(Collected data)
☆ ☆ ☆ ☆

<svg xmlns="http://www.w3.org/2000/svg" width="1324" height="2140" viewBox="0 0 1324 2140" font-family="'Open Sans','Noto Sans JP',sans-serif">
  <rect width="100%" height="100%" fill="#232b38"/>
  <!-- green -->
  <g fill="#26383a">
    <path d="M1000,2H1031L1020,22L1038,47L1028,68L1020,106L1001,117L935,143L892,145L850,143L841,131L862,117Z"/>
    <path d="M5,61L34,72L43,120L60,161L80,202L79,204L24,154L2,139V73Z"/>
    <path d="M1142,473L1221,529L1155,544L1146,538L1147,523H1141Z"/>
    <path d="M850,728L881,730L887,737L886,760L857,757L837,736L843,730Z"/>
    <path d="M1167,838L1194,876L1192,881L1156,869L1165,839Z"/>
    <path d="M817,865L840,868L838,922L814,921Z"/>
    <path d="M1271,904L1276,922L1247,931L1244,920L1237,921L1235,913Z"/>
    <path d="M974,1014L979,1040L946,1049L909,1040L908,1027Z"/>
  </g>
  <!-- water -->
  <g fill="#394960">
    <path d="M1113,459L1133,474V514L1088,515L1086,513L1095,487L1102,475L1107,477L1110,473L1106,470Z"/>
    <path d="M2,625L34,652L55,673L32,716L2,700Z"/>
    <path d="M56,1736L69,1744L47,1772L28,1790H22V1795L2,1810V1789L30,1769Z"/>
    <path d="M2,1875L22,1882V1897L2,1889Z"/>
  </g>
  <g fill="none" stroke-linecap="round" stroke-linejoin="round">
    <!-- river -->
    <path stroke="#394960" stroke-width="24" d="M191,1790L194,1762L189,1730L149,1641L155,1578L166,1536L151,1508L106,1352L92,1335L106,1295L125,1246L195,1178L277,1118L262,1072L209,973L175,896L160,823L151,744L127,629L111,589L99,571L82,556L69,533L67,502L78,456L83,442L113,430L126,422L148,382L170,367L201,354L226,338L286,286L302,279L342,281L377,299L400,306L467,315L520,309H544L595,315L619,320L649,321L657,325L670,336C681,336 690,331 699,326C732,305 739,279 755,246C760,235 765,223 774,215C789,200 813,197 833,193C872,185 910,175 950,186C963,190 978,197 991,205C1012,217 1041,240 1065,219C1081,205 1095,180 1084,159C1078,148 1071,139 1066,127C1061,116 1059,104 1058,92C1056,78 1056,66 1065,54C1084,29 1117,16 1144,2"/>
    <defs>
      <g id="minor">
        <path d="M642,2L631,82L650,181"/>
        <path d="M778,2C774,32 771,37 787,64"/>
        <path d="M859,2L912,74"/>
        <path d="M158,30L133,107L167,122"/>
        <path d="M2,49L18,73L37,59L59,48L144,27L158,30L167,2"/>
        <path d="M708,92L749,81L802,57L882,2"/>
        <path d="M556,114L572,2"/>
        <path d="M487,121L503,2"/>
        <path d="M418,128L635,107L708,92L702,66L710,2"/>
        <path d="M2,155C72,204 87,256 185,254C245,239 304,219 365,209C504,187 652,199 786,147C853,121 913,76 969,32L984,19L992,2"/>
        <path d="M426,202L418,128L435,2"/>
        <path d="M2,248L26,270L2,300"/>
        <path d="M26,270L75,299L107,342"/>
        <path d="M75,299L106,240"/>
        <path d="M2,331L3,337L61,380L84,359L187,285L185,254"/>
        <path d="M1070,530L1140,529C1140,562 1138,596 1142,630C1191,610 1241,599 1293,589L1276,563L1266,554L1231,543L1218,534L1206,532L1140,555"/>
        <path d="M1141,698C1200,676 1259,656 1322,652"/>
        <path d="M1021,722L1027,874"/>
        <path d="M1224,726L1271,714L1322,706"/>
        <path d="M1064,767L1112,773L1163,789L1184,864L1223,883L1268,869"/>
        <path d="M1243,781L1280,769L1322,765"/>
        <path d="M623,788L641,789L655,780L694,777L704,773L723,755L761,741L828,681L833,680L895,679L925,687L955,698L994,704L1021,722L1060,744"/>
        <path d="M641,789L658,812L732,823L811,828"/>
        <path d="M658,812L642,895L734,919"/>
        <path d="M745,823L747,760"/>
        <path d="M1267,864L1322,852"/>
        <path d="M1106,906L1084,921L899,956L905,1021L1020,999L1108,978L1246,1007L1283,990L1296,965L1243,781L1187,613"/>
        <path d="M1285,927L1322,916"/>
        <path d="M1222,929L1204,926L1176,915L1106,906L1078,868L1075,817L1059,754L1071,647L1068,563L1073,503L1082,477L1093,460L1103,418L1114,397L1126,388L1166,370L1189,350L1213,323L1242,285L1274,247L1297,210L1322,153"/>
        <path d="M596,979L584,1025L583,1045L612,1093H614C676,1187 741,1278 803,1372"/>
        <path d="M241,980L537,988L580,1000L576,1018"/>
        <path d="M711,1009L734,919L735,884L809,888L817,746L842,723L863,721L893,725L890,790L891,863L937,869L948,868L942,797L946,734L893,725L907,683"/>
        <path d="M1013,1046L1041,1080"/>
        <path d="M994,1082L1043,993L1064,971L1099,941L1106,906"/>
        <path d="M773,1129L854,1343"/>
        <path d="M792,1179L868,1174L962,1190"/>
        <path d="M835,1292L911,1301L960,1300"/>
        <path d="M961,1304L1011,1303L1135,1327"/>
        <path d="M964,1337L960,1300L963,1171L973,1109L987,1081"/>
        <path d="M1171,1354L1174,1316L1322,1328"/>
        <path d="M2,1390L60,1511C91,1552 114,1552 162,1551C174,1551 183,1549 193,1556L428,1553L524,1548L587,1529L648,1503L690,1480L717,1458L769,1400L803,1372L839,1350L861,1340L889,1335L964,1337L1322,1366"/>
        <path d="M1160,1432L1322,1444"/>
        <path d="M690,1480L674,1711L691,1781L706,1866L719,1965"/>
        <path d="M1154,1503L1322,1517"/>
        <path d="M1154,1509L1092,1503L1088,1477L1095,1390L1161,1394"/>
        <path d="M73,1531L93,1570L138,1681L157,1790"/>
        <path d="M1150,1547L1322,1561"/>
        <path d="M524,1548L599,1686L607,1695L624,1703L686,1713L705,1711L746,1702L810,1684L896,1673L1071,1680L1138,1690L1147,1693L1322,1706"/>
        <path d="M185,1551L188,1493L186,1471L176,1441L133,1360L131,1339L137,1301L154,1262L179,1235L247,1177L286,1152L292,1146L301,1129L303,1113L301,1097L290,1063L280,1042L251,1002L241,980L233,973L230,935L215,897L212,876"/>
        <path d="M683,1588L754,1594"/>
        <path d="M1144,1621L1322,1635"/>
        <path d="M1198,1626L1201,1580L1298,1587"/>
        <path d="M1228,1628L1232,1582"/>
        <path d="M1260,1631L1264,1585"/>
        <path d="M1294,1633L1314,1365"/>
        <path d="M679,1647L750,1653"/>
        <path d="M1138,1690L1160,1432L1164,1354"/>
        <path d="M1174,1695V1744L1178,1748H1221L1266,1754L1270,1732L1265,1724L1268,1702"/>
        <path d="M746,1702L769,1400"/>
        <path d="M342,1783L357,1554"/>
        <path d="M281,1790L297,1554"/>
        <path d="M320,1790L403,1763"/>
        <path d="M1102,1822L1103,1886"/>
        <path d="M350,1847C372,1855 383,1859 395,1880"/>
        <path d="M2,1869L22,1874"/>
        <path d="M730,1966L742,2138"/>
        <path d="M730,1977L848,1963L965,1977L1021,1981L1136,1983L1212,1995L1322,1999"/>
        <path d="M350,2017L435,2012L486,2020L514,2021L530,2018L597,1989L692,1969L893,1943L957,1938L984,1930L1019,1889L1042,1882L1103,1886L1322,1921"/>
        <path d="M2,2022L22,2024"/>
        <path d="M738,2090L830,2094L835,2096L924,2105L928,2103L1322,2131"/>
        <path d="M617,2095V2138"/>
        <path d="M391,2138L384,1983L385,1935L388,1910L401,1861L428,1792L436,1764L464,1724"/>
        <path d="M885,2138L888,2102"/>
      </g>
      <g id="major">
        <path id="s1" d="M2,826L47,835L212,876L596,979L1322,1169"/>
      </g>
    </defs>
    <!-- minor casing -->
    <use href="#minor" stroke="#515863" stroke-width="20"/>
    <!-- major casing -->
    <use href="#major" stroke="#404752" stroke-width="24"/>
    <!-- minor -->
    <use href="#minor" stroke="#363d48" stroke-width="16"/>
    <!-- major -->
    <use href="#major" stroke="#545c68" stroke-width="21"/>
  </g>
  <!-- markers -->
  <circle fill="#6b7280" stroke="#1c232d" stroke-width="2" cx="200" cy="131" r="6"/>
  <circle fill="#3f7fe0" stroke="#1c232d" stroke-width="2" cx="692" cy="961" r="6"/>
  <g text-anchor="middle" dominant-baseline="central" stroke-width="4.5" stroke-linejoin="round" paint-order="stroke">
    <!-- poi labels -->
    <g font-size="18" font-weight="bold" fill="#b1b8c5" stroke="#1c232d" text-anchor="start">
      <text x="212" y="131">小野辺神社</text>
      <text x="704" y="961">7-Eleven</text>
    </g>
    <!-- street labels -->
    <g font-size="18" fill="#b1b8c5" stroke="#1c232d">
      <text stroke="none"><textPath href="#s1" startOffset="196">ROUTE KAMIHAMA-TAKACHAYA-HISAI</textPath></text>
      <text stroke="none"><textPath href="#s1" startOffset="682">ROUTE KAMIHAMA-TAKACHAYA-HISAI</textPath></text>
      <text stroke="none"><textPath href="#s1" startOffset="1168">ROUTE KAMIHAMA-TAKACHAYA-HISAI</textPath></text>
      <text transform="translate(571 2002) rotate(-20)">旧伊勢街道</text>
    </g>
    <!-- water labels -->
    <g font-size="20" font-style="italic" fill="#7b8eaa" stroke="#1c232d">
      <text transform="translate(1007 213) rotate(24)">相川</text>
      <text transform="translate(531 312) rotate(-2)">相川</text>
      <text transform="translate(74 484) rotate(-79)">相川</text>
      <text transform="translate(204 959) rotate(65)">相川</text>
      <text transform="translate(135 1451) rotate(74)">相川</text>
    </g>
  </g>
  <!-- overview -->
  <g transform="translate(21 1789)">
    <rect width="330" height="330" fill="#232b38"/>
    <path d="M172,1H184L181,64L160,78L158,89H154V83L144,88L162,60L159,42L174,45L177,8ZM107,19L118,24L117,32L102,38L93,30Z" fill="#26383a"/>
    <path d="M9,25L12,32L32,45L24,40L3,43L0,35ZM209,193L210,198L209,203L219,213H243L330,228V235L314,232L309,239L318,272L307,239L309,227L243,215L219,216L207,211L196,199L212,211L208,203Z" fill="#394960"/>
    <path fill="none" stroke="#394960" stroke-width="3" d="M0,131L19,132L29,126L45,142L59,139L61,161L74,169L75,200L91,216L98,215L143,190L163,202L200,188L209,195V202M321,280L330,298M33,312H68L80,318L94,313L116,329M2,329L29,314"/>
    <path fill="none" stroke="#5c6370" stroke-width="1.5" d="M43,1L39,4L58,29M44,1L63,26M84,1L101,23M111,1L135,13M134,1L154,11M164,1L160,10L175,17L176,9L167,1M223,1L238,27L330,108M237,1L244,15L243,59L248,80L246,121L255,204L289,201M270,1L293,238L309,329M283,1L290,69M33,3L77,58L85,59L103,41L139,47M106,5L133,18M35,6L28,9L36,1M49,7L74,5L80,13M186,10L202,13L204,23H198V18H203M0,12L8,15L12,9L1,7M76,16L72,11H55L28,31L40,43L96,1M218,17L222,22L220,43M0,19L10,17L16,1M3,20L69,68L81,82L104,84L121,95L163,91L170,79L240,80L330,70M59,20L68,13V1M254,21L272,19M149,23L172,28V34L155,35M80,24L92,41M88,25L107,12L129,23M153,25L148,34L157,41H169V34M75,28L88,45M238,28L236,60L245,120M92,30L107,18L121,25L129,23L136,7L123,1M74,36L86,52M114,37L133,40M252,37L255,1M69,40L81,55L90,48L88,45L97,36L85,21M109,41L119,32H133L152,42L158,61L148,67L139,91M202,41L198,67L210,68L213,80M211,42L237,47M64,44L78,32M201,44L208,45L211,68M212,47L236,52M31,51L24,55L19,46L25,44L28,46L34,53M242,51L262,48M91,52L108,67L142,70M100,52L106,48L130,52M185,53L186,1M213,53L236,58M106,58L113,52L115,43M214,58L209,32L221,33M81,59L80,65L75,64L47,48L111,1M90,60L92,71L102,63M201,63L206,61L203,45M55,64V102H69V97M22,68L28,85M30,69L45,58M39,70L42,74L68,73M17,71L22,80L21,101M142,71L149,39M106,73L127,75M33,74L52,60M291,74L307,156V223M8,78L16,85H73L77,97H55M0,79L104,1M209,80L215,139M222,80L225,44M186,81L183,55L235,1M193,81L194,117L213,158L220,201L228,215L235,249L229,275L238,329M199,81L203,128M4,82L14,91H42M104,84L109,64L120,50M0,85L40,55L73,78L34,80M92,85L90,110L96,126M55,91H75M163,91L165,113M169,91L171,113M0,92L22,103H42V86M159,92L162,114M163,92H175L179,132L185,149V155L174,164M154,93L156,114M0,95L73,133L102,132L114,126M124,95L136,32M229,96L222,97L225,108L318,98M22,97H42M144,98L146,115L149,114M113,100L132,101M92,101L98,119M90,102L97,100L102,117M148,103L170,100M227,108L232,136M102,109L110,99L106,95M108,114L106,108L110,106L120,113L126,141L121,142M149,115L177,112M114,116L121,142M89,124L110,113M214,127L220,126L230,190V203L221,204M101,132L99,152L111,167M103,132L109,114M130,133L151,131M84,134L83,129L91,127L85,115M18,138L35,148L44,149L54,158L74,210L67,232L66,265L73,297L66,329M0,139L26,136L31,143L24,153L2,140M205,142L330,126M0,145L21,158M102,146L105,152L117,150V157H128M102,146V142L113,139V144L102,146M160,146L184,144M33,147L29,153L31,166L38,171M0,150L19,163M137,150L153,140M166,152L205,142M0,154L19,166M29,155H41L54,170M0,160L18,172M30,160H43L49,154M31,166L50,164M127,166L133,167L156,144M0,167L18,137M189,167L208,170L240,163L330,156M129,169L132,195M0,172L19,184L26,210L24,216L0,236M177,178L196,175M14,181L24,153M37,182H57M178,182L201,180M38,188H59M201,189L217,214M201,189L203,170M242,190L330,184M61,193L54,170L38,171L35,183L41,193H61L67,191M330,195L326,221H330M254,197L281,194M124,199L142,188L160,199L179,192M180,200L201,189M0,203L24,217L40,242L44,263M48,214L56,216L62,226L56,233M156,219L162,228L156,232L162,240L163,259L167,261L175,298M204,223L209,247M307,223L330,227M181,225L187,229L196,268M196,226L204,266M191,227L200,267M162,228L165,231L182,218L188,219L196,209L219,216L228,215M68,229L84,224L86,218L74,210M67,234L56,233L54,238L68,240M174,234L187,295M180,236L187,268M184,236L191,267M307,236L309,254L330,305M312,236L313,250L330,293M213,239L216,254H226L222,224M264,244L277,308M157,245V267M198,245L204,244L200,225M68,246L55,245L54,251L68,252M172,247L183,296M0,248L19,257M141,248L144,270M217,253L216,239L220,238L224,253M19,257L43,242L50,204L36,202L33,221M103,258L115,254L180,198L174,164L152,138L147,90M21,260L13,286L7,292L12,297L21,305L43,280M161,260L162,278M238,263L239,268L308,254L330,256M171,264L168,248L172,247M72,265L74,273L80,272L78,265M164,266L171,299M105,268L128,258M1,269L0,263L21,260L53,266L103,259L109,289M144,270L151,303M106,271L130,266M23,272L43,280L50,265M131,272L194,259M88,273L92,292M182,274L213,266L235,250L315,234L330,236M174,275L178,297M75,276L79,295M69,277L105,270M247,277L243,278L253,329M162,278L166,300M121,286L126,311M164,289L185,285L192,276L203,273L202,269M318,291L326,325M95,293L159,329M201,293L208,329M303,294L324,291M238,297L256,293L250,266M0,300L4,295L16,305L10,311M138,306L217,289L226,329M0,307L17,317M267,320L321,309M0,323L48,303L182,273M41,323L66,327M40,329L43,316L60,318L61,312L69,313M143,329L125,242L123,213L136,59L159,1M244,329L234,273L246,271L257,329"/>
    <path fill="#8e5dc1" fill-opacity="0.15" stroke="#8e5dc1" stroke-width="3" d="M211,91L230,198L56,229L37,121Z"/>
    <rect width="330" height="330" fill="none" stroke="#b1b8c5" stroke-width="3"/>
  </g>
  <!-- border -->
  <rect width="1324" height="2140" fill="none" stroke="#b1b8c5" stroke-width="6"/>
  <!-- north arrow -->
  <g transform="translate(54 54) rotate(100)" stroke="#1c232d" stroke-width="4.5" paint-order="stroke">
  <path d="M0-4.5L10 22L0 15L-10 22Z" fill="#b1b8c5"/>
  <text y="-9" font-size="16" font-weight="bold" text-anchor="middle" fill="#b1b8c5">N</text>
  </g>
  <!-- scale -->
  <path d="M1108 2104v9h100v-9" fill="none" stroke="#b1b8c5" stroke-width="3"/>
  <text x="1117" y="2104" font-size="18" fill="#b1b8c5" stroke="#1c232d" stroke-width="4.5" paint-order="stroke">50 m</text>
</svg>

☆ ☆ ☆ ☆

__The task__
Look through the records above for the word "startOffset" and state how many lines contain it, giving the number alone.

__Exercise result__
3